#### [Selected excerpt]
□ □ □

The model is always client request/Server reponse.
You must be kidding if you mean server request/ client response.

rawCoder said:
I'm not talking about the Client accessing the WebService Server.
Its the other way around.
The Server needs to access the Client.

So the problem is that the firewall will block the server access to the
client.
Thats what firewall is about.
Also the IP Address of the client wont be exposed as well.

Hope I made myself a littel clearer.

rawCoder


Rulin Hong said:
WS's protocol SOAP is on HTTP. HTTP is on TCP by PORT 80 so that if client
machine behind firewall can access internet web, it also can access internet
WS. In other words, firewall shouldn't close Tcp Port 80.

rawCoder said:
ODD TOPIC

Hi,

Pardon me for this post, sent here for larger active users. Will try to keep
the question simple.


What WS-Address (mechanism) is used to specify a client that needs a WS
Server to send data to the client ( via "Reply To" or whatever method ) BUT
the client is behind a firewall ? ( referring Communication from Web Service
Server to Web Service Client[Consumer] )


Sorry if miniaturization of question increases complexity.

Thank you,
rawCoder
 
By the way. If you want WS-server access your client which is behind
firewall. Simple, just let firewall allow it.
 
I am talking about Publish Subscribe Model.

rawCoder


Rulin Hong said:
The model is always client request/Server reponse.
You must be kidding if you mean server request/ client response.

rawCoder said:
I'm not talking about the Client accessing the WebService Server.
Its the other way around.
The Server needs to access the Client.

So the problem is that the firewall will block the server access to the
client.
Thats what firewall is about.
Also the IP Address of the client wont be exposed as well.

Hope I made myself a littel clearer.

rawCoder


Rulin Hong said:
WS's protocol SOAP is on HTTP. HTTP is on TCP by PORT 80 so that if client
machine behind firewall can access internet web, it also can access internet
WS. In other words, firewall shouldn't close Tcp Port 80.

:

ODD TOPIC

Hi,

Pardon me for this post, sent here for larger active users. Will try
to
keep
the question simple.


What WS-Address (mechanism) is used to specify a client that needs a WS
Server to send data to the client ( via "Reply To" or whatever
method )
BUT
the client is behind a firewall ? ( referring Communication from Web Service
Server to Web Service Client[Consumer] )


Sorry if miniaturization of question increases complexity.

Thank you,
rawCoder
 
Whats the use of Web Services (port 80 based ) if I need to get ports
openend in the firewall.
I would rather use Sockets.

rawCoder
 
rawCoder said:
What WS-Address (mechanism) is used to specify a client that needs a WS
Server to send data to the client ( via "Reply To" or whatever method ) BUT
the client is behind a firewall ? ( referring Communication from Web Service
Server to Web Service Client[Consumer] )

ASP.NET Web Services don't support bidirectional communication
at present. You may try .NET Remoting with a bidirectional channel
(not supplied by MSFT).

bye
Rob
 
rawCoder said:
Whats the use of Web Services (port 80 based ) if I need to get ports
openend in the firewall.
I would rather use Sockets.

Yep you would. If you looking to register for event channel communications as in the Publisher /
Subscriber model then web services are the worng tool for the job. You would use a web service to
register your client with a central server and then to query that server for information but not to
notify the client that a Publisher event has occured unless of course the client was also a server.

Sounds like your building a peer to peer application. Webservices in this sense are great as a
registration tool but not as the basis for peer/event communications. You could poll the webservice
from the client but polling is always god awful and wouldn't scale very well at all.

Check out this url

http://msdn.microsoft.com/msdnmag/issues/01/02/netpeers/

hth
Richard
 
This Url may even contridict everything i said above.

http://xml.coverpages.org/ni2004-03-05-b.html

I haven;t time to scan through but it looks they have some insight on the subject, but i would be
surprised if they are not talking webservice to webservice i.e client/server hybrid / rather than
(what i assume your talking about) server to desktop event driven notification via webservice?

□ □ □

Write out the passage of the forum thread on web services and firewalls between "Sounds like your" and "well at all.", inclusive, word for word.

[Collected data entries]
□ □ □

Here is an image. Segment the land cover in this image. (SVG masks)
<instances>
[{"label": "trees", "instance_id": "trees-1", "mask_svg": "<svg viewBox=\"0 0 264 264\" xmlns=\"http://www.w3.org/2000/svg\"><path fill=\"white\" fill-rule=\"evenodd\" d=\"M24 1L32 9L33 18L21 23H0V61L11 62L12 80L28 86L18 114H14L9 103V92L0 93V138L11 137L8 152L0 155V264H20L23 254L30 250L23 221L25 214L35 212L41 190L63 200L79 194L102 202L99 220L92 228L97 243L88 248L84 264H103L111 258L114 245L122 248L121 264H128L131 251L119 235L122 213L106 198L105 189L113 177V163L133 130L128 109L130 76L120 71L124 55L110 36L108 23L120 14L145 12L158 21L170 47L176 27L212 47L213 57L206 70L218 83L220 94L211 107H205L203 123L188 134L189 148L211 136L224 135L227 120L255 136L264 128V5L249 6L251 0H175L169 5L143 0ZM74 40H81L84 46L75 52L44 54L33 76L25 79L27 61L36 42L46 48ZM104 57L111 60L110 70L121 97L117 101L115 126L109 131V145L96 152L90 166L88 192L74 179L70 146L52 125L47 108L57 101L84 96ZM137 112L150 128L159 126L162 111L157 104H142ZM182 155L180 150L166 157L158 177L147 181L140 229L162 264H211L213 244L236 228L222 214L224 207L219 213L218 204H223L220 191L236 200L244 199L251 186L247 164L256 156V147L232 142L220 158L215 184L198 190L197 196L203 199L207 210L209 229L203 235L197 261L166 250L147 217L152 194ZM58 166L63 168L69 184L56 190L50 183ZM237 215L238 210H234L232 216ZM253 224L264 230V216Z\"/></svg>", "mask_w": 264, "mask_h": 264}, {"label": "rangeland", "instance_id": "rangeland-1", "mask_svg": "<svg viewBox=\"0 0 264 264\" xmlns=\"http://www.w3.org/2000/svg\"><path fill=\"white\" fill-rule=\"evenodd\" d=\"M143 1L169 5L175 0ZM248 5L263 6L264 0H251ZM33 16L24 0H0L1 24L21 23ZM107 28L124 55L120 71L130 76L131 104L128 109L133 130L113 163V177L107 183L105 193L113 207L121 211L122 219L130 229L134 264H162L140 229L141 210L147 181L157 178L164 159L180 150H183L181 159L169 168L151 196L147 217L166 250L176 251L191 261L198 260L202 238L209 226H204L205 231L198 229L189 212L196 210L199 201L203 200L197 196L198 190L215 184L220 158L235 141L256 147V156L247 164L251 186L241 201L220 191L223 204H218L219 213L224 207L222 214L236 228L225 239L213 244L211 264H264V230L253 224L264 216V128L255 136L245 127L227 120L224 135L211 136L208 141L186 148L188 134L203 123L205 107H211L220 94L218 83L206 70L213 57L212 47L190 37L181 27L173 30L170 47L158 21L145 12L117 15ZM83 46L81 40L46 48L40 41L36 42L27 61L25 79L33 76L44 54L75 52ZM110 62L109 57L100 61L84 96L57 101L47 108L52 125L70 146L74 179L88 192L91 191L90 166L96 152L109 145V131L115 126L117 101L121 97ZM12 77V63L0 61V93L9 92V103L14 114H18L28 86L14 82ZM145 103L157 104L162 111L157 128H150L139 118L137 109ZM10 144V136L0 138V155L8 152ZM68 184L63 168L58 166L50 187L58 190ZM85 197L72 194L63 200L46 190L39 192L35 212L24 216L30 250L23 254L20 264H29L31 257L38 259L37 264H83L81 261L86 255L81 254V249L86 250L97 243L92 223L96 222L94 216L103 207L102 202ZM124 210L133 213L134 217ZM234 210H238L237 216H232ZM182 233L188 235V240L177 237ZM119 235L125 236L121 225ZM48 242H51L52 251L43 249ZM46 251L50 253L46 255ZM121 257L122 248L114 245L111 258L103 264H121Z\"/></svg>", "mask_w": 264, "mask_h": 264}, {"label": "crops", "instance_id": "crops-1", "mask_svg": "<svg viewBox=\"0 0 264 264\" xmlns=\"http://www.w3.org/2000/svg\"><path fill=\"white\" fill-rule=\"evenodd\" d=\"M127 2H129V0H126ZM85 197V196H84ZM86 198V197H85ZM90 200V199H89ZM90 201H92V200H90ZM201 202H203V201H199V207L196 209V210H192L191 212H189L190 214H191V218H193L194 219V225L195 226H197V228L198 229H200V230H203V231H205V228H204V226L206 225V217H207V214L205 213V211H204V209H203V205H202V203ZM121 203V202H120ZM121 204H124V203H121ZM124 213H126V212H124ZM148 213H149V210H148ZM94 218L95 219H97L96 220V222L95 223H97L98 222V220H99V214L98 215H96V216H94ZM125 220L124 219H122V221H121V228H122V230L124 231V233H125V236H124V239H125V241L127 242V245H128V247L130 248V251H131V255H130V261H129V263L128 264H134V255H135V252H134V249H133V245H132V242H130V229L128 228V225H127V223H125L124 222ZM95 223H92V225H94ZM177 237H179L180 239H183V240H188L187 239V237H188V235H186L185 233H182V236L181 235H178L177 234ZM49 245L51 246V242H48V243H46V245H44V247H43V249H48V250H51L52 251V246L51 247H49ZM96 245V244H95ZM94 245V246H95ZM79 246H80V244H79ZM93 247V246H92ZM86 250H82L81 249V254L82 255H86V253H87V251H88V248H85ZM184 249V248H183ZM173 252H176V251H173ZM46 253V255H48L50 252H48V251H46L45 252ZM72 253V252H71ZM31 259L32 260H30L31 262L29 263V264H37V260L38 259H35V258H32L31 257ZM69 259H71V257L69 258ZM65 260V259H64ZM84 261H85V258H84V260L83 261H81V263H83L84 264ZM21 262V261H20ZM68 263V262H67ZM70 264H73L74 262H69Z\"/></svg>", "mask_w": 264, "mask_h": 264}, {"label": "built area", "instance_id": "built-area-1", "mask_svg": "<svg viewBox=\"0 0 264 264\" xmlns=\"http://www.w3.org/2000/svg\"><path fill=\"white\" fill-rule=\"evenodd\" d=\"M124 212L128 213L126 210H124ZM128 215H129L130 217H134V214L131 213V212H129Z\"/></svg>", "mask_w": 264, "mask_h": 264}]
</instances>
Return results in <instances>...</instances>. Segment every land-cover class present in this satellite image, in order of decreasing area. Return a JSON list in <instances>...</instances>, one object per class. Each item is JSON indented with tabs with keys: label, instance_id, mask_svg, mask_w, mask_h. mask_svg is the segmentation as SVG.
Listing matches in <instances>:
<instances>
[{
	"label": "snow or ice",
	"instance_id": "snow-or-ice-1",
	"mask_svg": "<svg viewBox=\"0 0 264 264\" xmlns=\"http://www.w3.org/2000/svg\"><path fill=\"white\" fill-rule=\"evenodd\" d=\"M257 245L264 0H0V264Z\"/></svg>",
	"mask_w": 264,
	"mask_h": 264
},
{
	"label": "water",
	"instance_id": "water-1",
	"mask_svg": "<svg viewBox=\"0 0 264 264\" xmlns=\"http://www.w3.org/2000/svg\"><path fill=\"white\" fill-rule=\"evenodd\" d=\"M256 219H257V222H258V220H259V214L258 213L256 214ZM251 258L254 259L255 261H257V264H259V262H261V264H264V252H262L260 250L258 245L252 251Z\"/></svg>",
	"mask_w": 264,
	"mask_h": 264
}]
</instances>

□ □ □

#### [Task result]
Sounds like your building a peer to peer application. Webservices in this sense are great as a
registration tool but not as the basis for peer/event communications. You could poll the webservice
from the client but polling is always god awful and wouldn't scale very well at all.